Hacker News new | ask | show | jobs
by sagarm 5999 days ago
Does anyone know why multiple kernel threads are used at all? If only one thread can run at a time, why not just use a single kernel thread?
2 comments

Because CPython doesn't want to invent it's own scheduler (and various other things that your operating system already does for you), further multiple threads can be active at the same time if they're doing any operations that release the GIL (such as I/O), Python can't know whether your thread will do any I/O before you create it.
However, the approach explained in this presentation does just that. The solution looks like a crude process operating systems scheduler.
It's not really, it's simply threads asking the main thread to drop every 5 ms, and then relying on the OS to schedule them.

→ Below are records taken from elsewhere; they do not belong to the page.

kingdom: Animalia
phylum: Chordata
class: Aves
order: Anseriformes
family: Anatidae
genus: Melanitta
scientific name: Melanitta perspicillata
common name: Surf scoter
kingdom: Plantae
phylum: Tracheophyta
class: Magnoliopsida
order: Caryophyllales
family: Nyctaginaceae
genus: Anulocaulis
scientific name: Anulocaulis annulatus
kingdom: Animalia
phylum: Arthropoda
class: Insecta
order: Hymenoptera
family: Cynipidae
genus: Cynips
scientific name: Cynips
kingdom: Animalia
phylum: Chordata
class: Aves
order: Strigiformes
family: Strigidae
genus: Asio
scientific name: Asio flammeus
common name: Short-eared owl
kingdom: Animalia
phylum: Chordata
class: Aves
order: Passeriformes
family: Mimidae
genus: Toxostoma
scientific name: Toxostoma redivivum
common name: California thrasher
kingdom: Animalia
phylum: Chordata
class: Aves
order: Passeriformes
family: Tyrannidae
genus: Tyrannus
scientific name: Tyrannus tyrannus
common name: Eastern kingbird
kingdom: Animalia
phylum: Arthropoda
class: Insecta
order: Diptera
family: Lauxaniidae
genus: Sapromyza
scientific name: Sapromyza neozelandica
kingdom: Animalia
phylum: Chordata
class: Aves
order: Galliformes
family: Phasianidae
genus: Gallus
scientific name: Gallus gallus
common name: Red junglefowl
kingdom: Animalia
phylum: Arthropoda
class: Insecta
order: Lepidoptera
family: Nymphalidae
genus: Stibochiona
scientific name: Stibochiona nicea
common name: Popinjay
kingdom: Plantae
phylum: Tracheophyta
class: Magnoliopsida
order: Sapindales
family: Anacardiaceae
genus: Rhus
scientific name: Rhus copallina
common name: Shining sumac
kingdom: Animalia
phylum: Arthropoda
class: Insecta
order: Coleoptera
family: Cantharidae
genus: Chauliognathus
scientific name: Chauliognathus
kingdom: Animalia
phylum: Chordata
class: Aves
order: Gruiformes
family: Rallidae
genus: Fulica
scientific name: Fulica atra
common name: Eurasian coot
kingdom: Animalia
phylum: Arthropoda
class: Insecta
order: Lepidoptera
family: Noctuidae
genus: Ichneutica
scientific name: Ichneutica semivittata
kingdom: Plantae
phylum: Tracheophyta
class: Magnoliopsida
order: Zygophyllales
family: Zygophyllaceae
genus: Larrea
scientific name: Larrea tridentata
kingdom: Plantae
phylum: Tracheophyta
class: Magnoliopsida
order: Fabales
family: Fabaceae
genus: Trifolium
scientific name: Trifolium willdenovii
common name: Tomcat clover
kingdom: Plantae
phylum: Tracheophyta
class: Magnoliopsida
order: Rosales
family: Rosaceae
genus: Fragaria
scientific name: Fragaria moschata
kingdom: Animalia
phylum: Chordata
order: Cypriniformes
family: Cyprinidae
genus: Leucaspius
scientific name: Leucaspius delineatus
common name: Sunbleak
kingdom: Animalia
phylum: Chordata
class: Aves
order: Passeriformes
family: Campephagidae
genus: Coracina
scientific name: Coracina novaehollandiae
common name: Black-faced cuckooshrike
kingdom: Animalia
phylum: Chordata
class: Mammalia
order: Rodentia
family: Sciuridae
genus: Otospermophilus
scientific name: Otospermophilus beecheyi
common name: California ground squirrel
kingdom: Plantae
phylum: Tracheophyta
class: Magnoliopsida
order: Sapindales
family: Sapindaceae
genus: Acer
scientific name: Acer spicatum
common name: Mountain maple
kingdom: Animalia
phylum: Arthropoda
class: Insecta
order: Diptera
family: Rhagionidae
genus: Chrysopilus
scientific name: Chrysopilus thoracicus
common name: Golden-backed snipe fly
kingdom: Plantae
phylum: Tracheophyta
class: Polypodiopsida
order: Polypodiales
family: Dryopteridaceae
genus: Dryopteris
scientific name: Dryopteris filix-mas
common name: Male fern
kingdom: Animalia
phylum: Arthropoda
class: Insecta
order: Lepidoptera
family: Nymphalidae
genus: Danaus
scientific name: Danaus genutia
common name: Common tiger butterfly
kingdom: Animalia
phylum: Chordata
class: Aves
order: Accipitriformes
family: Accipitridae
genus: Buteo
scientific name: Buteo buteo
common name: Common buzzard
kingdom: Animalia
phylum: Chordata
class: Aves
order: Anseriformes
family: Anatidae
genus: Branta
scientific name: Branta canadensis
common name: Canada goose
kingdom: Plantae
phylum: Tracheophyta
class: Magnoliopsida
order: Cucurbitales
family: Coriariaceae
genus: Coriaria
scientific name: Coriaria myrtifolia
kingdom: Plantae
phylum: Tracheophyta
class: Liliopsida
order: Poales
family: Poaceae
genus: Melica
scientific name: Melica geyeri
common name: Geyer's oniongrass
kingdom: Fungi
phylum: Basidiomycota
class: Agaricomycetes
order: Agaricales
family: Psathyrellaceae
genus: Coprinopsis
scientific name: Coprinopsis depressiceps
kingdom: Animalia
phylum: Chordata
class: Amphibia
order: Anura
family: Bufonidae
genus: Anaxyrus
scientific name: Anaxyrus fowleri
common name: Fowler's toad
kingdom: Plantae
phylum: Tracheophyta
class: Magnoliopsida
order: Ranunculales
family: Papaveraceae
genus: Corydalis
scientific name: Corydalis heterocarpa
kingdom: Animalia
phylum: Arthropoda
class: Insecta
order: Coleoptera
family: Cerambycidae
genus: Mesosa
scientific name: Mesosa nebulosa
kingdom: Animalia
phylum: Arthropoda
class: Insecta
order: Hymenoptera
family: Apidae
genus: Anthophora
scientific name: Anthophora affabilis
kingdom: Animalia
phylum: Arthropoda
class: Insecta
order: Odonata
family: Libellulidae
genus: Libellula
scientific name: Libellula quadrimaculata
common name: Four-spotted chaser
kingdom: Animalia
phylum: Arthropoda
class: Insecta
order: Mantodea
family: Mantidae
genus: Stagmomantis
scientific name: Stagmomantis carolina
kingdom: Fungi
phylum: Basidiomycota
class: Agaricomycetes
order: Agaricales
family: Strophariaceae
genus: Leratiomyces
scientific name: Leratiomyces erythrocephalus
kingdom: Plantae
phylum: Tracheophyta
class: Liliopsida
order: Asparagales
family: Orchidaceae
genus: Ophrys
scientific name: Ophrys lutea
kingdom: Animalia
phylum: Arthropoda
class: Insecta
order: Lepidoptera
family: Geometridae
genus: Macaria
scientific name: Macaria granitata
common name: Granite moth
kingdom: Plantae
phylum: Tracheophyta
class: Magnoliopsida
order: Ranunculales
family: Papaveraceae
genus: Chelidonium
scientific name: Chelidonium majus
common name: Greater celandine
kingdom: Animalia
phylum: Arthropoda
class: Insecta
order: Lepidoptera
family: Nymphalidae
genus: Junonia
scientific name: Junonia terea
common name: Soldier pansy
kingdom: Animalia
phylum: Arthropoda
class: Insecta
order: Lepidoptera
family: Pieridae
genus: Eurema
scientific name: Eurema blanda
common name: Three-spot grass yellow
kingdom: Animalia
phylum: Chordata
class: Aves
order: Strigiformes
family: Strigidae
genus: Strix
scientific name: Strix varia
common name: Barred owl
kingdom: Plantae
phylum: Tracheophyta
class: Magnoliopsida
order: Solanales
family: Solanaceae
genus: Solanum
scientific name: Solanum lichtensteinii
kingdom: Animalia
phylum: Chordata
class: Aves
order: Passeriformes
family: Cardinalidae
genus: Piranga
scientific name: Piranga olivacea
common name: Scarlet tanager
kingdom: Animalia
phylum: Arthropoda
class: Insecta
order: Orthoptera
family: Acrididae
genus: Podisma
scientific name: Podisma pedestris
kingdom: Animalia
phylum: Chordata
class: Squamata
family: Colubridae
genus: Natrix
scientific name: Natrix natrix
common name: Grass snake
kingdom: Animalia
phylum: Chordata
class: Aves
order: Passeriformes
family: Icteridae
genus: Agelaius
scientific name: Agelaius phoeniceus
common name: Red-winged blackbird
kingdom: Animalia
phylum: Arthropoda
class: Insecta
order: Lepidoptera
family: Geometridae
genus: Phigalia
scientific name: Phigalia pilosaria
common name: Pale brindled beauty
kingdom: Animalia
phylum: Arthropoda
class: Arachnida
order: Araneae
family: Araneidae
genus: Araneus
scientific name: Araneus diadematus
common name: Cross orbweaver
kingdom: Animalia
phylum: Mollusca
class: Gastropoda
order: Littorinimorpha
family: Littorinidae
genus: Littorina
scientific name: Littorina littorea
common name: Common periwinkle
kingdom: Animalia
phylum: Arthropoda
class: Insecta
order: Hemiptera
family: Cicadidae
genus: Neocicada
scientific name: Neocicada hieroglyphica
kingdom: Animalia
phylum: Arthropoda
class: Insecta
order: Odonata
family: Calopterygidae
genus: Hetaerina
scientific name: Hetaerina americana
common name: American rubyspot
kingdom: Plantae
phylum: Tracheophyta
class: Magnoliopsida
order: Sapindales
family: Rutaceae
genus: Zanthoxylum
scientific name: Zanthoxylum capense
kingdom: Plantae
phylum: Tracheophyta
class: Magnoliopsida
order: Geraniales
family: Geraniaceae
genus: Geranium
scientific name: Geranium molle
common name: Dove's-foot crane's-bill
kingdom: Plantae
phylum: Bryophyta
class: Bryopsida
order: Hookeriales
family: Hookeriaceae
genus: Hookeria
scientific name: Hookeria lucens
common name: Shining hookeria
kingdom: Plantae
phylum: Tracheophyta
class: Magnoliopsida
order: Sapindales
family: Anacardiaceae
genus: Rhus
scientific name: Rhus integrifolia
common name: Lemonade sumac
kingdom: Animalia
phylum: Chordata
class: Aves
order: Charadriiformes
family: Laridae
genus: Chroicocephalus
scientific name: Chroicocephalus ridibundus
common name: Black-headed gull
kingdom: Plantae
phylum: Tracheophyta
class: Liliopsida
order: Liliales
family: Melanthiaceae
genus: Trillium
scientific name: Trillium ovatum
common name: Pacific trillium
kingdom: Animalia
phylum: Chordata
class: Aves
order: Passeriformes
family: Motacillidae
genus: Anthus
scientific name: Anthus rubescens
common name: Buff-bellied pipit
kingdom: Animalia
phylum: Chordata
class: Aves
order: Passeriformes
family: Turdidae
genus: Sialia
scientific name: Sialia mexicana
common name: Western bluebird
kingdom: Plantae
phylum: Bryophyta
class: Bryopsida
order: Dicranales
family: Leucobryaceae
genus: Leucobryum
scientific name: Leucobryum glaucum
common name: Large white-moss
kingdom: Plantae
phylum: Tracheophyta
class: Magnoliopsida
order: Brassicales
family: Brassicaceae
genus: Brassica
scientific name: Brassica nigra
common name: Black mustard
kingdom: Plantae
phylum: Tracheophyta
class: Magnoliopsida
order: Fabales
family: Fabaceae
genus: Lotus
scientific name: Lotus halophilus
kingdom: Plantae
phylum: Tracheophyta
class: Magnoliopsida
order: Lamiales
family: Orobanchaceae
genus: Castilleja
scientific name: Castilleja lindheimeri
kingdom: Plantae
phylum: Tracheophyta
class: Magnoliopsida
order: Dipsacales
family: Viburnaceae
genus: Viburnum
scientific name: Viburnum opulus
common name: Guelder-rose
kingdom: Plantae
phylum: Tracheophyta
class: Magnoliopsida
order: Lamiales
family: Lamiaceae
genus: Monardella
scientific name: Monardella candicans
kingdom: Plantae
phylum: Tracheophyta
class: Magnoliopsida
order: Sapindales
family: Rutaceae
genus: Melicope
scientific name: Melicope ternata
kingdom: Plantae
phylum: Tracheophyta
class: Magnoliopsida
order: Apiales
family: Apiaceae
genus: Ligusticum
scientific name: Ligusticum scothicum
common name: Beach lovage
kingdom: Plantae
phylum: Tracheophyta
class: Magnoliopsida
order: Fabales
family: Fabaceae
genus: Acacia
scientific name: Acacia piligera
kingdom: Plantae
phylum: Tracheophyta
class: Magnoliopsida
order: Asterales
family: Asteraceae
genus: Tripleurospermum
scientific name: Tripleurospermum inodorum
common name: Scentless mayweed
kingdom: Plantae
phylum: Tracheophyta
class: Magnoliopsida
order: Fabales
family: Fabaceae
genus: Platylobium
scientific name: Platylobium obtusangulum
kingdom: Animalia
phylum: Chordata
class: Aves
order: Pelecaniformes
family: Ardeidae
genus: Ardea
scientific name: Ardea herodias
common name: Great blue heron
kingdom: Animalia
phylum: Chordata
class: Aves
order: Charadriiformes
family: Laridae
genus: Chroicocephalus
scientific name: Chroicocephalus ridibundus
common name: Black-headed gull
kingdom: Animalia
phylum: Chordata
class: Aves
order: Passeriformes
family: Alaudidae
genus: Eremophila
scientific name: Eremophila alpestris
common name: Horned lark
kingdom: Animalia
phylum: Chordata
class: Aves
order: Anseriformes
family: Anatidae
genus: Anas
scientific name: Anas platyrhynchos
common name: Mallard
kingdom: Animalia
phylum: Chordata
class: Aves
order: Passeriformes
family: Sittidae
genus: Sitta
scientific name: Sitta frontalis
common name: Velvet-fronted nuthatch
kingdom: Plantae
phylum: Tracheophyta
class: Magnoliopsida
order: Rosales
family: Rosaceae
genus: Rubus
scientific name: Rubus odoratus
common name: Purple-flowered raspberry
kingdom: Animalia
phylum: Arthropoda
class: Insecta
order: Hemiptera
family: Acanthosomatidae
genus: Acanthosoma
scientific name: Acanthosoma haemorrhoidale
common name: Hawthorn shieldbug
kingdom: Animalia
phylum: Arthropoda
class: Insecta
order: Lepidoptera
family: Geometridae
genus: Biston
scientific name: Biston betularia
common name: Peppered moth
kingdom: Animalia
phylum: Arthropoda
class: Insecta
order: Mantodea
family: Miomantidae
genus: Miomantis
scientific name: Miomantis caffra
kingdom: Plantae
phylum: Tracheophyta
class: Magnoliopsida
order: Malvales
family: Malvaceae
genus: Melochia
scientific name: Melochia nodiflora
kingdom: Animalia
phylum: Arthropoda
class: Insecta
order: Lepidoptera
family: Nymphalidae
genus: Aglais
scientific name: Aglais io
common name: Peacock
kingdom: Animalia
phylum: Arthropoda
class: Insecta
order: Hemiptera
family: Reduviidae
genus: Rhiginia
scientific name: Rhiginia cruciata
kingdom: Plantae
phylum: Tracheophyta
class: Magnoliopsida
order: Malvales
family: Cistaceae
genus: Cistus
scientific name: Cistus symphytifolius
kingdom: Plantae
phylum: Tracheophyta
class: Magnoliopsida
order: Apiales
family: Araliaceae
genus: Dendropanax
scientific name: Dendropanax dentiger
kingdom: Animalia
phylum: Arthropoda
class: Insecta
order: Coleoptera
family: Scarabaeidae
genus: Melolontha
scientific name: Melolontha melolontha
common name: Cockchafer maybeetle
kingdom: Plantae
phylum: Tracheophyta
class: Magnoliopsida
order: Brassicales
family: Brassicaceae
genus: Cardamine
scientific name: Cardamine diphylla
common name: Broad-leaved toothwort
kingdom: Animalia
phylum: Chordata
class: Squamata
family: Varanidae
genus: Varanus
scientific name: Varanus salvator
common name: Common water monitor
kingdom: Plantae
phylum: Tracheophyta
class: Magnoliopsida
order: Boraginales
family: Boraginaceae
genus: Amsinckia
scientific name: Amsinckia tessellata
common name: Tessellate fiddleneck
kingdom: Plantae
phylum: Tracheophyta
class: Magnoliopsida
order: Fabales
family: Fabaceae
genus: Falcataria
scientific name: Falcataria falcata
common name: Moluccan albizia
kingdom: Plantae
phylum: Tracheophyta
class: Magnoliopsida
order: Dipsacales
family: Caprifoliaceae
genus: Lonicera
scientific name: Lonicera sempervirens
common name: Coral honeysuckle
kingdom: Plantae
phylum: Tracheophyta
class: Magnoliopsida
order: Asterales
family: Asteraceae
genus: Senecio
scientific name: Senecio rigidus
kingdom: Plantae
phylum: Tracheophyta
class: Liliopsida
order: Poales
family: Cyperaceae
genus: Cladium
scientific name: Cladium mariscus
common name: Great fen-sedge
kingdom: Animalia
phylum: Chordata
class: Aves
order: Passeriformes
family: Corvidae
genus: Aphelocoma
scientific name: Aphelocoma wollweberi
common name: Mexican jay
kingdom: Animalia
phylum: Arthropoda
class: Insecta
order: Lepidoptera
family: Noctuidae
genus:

If Python had it's own scheduler it would do things like assigning priorities and actually deciding which thread would take over when the GIL was dropped.
Just to expand on the previous reply: a lot of C libraries have a blocking model where you call a function that blocks until it is complete. The simplest example is fread(). If the interpreter doesn't support multiple threads, you have to do a lot of gymnastics to make sure you never block the interpreter in an extension.

It can be done (this is how Ruby pre-1.9 works), but people complain about it a lot. Matz's rationale for why he added native OS threads to Ruby 1.9 was "people seem to like them."

In response to my fread() example you may be tempted to say that you can just put the underlying fd in non-blocking mode with fcntl(2). This is unfortunately unsafe (as I recall), though I cannot find the reference right now. Accessing the fd directly with read() and write() is non-blocking mode is of course safe, but then you have to do your own buffering.

Also, while poll() and select() give you most of what you need to make your I/O non-blocking, I recall a case where a pipe will be write-ready, but if you try to write too much data at the same time the write will block anyway, instead of returning a short count of bytes written. This was on RHEL3 Linux, so things may have changed since then.

I recall a case where a pipe will be write-ready, but if you try to write too much data at the same time the write will block anyway, instead of returning a short count of bytes written

That just sounds like a bug.

No, it's the specified behavior of a Unix pipe or socket[1]. If you want it not to block, you should set the O_NONBLOCK flag using fcntl(). Being "write ready" just means that it can take at least one byte in a buffer; it can't possibly be a promise not to block if you feed it a 2G buffer.

[1] But not disk files. Local disk storage isn't considered "blocking" if it simply needs to do a disk seek before returning the data. Most unix geeks end up finding this out experimentally at some point in their careers and using strong language. No, I don't know what they were thinking either...

In the SuS description of poll(), it says that POLLOUT means "Normal data may be written without blocking." However it does not say how much data. It is unexpected that a write() call would block instead of returning a short count; for example, if you feed it a 2G buffer, it could return 4096 indicating that only 4k of the 2G was actually written.
It could, but it doesn't and never has. The standard was written to admit a broader set of behavior than real systems actually implement. And in this case, there's absolutely nothing "surprising" to my eyes about a blocking (!) socket blocking on overflow.

Again: there is already a mechanism in place to support non-blocking behavior, and it's not this one.

If you want it not to block, you should set the O_NONBLOCK flag using fcntl().

Certainly, I had assumed that the OP was talking about poll over non-blocking pipes.